The road ahead is straight for about 200 metres - long enough, I reason, to let it all go before trusting the carbon ceramic discs to drag the SV down to a sane entry speed for the first left-right kink. What happens next, Gus later recalls, is so savage he forgot to breathe. Interesting because, from where I was sitting, it felt as if my heart was trying to smash a hole in my rib cage. Just a gentle tug on the right hand steering wheel paddle to engage first and a three-inch rotation of my right ankle and the world is hurled backwards while Lucifer's hi-fi erupts just a foot behind our heads.
OK, I think to myself, a Veyron is quicker than this, don't get your underwear in a twist. Thing is, it doesn't feel it. The Bugatti is more jet-like, less visceral. The SV is shocking, intimidating, violent, spitting out raw, shattering crescendos of accelerative force gear after gear. The thing just doesn't let up.
Now the road, still thankfully free from traffic, gets squirly and bumpy. I back off a smidge (believe me, you would), but the SV seems remarkably unfazed. Its chassis doesn't feel nervous or edgy but amazingly pliable and forgiving. I relax a little. Despite the recent recce, I've forgotten which way the bends go but the Lambo turns in with so much conviction and grips so hard it doesn't seem to matter. And there's much more subtlety than I was expecting. Even the most fleeting helm inputs are answered accurately and, before long, I find myself nuancing cornering lines with a combination of steering and throttle. With the chassis' rear-biased torque split, a degree or two of playful oversteer is never far away, especially if you stay on the brakes while turning in and, on the return leg, well, this being the farewell blast and all. More amazingly still, the ultra-firm suspension isn't uncomfortable, rounding off rough edges, ruts and small holes without jarring, and the body structure feels vault solid. Brute force and balletic agility, the Murcielago SV has both.

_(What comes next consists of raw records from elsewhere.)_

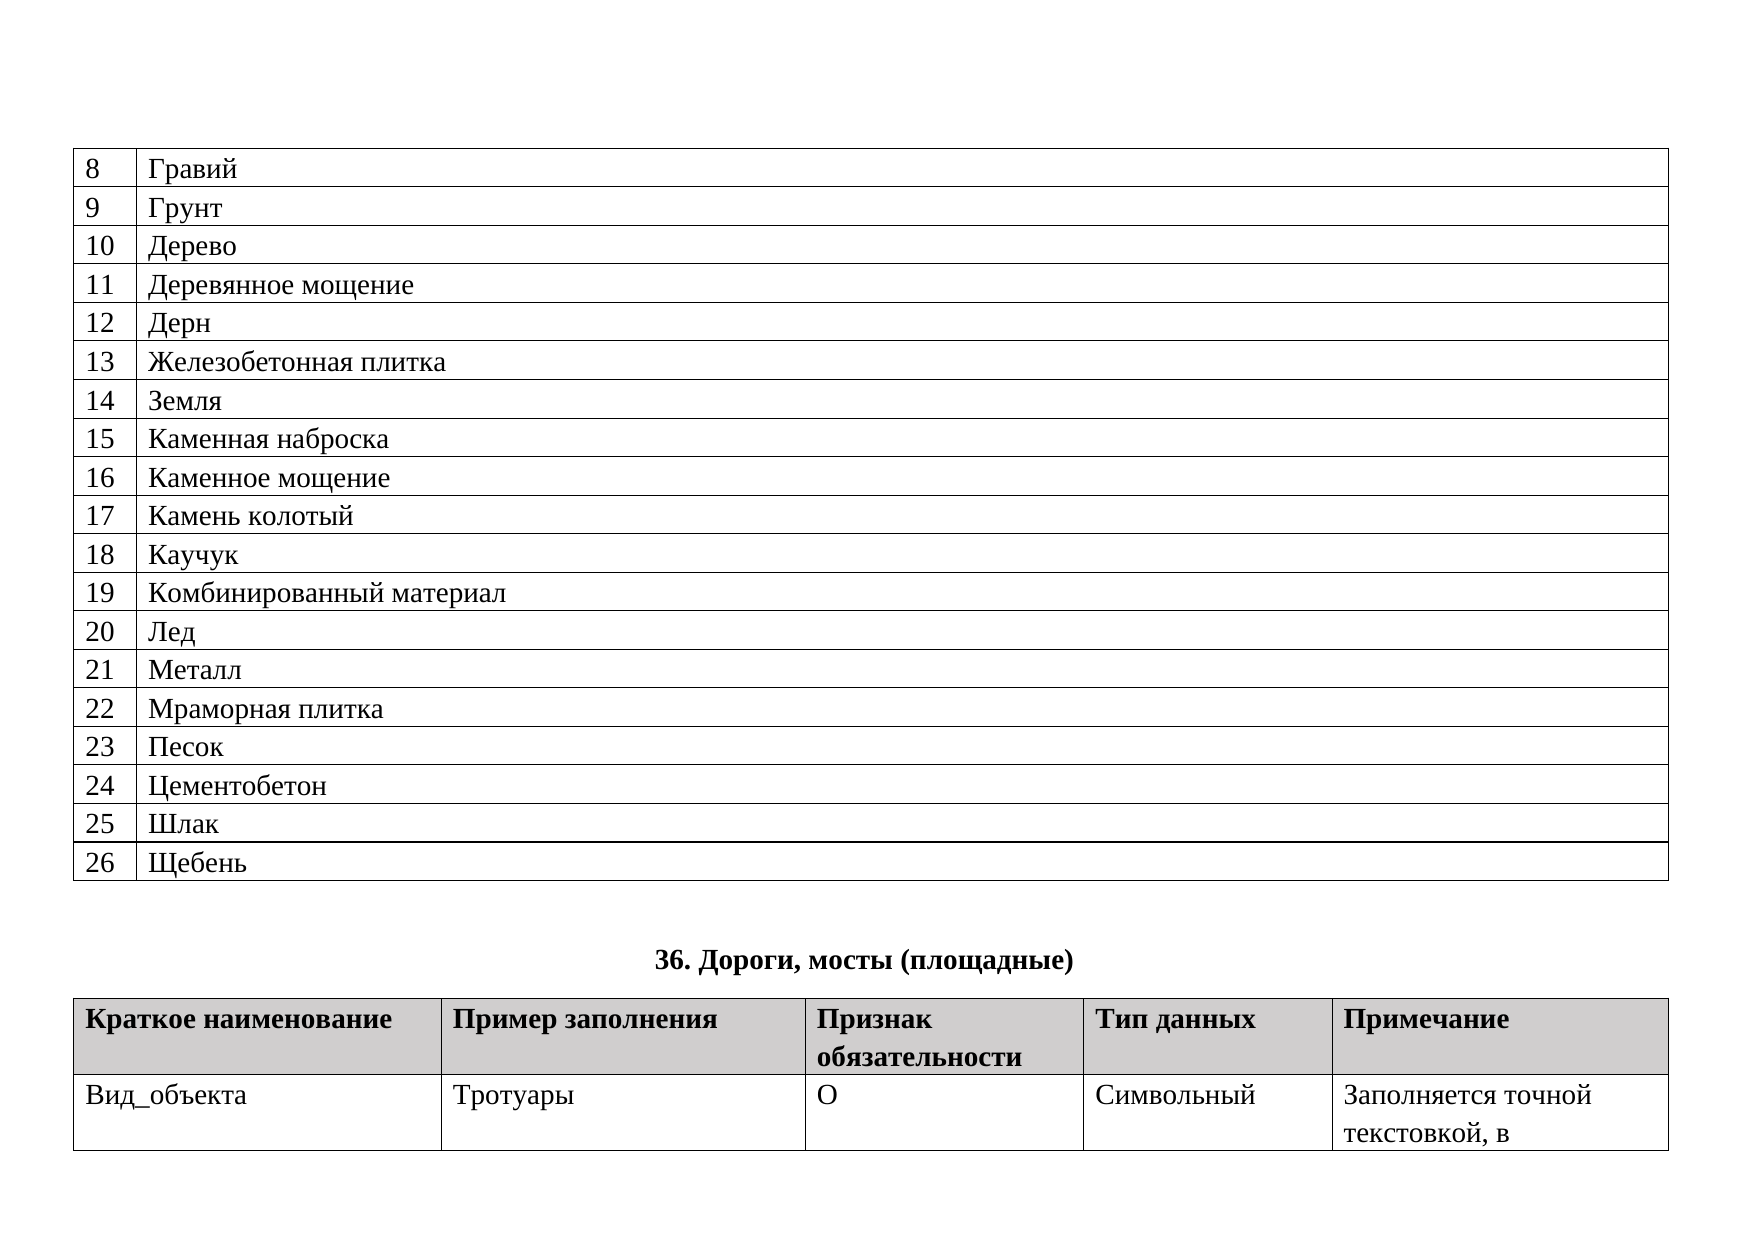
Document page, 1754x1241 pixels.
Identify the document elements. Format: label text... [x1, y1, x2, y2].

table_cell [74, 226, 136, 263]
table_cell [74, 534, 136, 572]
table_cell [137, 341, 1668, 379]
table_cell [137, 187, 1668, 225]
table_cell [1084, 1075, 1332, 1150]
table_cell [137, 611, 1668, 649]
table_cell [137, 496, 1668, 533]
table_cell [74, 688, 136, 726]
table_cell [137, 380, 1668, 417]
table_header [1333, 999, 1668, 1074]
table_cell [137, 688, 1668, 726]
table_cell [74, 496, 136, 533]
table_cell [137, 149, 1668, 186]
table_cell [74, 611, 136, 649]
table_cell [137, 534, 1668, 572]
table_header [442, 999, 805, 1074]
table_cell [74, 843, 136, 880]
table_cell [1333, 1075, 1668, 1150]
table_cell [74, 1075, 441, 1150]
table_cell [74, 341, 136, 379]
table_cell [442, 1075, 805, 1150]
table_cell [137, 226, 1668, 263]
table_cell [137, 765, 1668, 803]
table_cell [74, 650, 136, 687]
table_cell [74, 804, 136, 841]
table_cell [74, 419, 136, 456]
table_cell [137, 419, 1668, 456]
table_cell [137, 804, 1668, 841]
text 36. Дороги, мосты (площадные) [29, 939, 1625, 977]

On May 11, 2010, a Swiss customer took delivery of the very last Murcielago, production number 4099. It was an orange SV, just like the one Gus and I had driven and photographed months earlier. A car with a bloodline that runs all the way back to the Miura, an impossibly powerful, mid-mounted V12, achingly beautiful bodywork an exhaust note that resembles a force of nature. He's a very lucky man.